▶ _KUTIPAN HALAMAN_:
────────────────────

Luar biasa perjuangan dan pengorbanannya, bukan? Corrie yang nonmuslim rela mengorbankan jiwanya untuk membela orang-orang yang tertindas di Palestina. Ini membuktikan bahwa apa yang terjadi di Palestina adalah tragedi kemanusiaan. Walaupun ada segelintir zionis sawo matang di tanah air yang membela Israel. Namun, sebagian besar penduduk Indonesia mendukung kemerdekaan bangsa Palestina. Sebagai komitmen bangsa kita yang anti penjajahan. Bahwa Penjajahan di atas dunia harus dihapuskan karena tidak sesuai dengan peri kemanusiaan dan peri keadilan. Seperti yang tertuang dalam Pembukaan UUD 1945.
Bangsa kita cukup lama merasakan penjajahan dan penindasan bangsa Asing. Dan hal itu sangat-sangat tidak menyenangkan. Dan saat ini kita ikut merasakan apa yang dirasakan oleh saudara kita di belahan dunia lain. Dan tentu saja ingin terlibat membantu mereka dengan berbagai cara, sesuai kemampuan masing-masing. Ada yang menyalurkan bantuan dana, ada yang senantiasa menshare berita-berita tentang kondisi Palestina terkini. Dan ada pula yang selalu mendoakan saudara-saudara mereka yang ada di Palestina. Apapun bentuk dukungan kita terhadap perjuangan Palestina akan sangat berarti bagi mereka.

────────────────────

▶ _DATA UNTUK DIPERIKSA_:
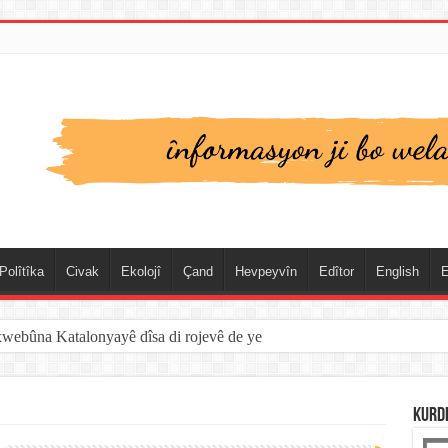
Polîtîka
Civak
Ekolojî
Çand
Hevpeyvîn
Edîtor
English
E
xwebûna Katalonyayê dîsa di rojevê de ye
KURD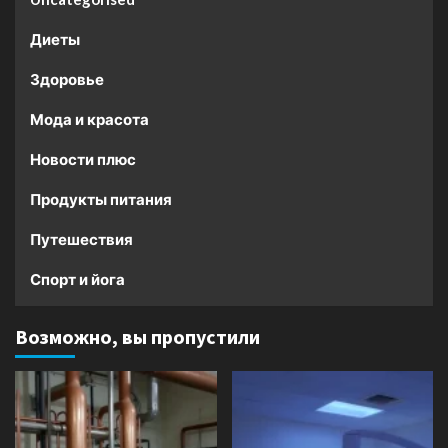
Диеты
Здоровье
Мода и красота
Новости плюс
Продукты питания
Путешествия
Спорт и йога
Возможно, вы пропустили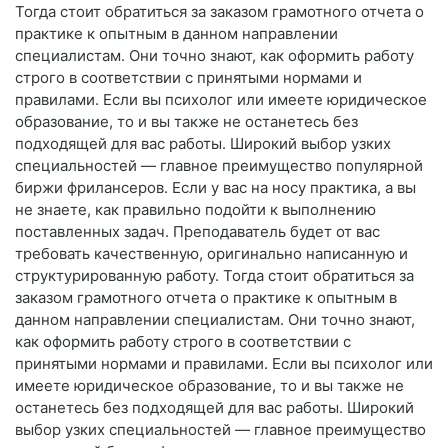
Тогда стоит обратиться за заказом грамотного отчета о
практике к опытным в данном направлении
специалистам. Они точно знают, как оформить работу
строго в соответствии с принятыми нормами и
правилами. Если вы психолог или имеете юридическое
образование, то и вы также не останетесь без
подходящей для вас работы. Широкий выбор узких
специальностей — главное преимущество популярной
биржи фрилансеров. Если у вас на носу практика, а вы
не знаете, как правильно подойти к выполнению
поставленных задач. Преподаватель будет от вас
требовать качественную, оригинально написанную и
структурированную работу. Тогда стоит обратиться за
заказом грамотного отчета о практике к опытным в
данном направлении специалистам. Они точно знают,
как оформить работу строго в соответствии с
принятыми нормами и правилами. Если вы психолог или
имеете юридическое образование, то и вы также не
останетесь без подходящей для вас работы. Широкий
выбор узких специальностей — главное преимущество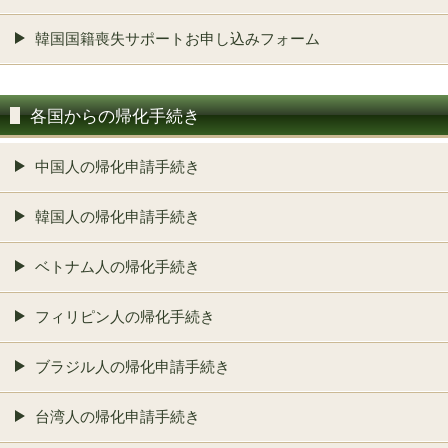
韓国国籍喪失サポートお申し込みフォーム
各国からの帰化手続き
中国人の帰化申請手続き
韓国人の帰化申請手続き
ベトナム人の帰化手続き
フィリピン人の帰化手続き
ブラジル人の帰化申請手続き
台湾人の帰化申請手続き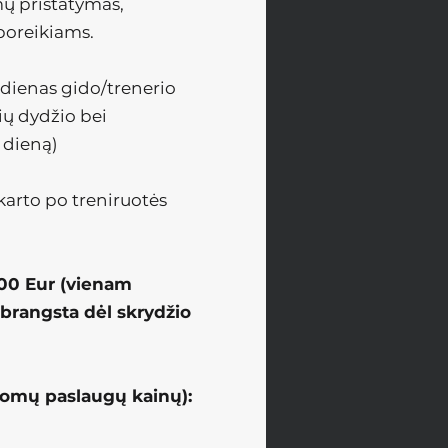
mų pristatymas,
 poreikiams.
dienas gido/trenerio
ių dydžio bei
 dieną)
 karto po treniruotės
100 Eur (vienam
abrangsta dėl skrydžio
ldomų paslaugų kainų):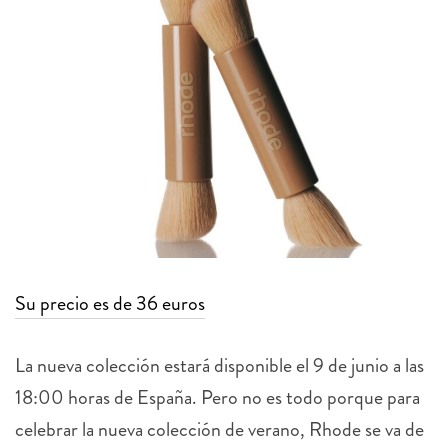
Su precio es de 36 euros
La nueva colección estará disponible el 9 de junio a las
18:00 horas de España. Pero no es todo porque para
celebrar la nueva colección de verano, Rhode se va de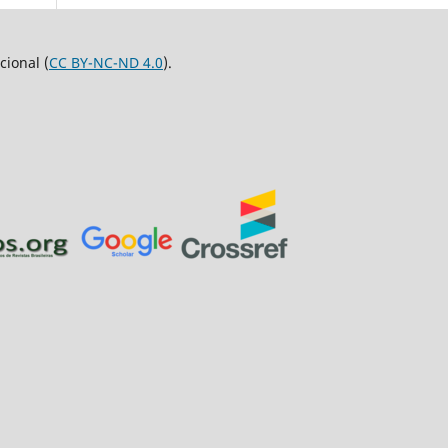
ional (
CC BY-NC-ND 4.0
).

────────────────────

▶ _YANG PERLU DIKERJAKAN_:
(1) Ambil bagian dari kutipan halaman mulai dari "Luar biasa perjuangan" sampai dengan "Pembukaan UUD 1945." tanpa perubahan apa pun.
(2) Sebutkan semua bentuk dukungan bagi Palestina yang dilakukan orang menurut kutipan halaman.

▶ _JAWABAN TIAP TUGAS_:
(1)
Luar biasa perjuangan dan pengorbanannya, bukan? Corrie yang nonmuslim rela mengorbankan jiwanya untuk membela orang-orang yang tertindas di Palestina. Ini membuktikan bahwa apa yang terjadi di Palestina adalah tragedi kemanusiaan. Walaupun ada segelintir zionis sawo matang di tanah air yang membela Israel. Namun, sebagian besar penduduk Indonesia mendukung kemerdekaan bangsa Palestina. Sebagai komitmen bangsa kita yang anti penjajahan. Bahwa Penjajahan di atas dunia harus dihapuskan karena tidak sesuai dengan peri kemanusiaan dan peri keadilan. Seperti yang tertuang dalam Pembukaan UUD 1945.

(2)
- Menyalurkan bantuan dana
- Menshare berita-berita tentang kondisi Palestina terkini
- Mendoakan saudara-saudara yang ada di Palestina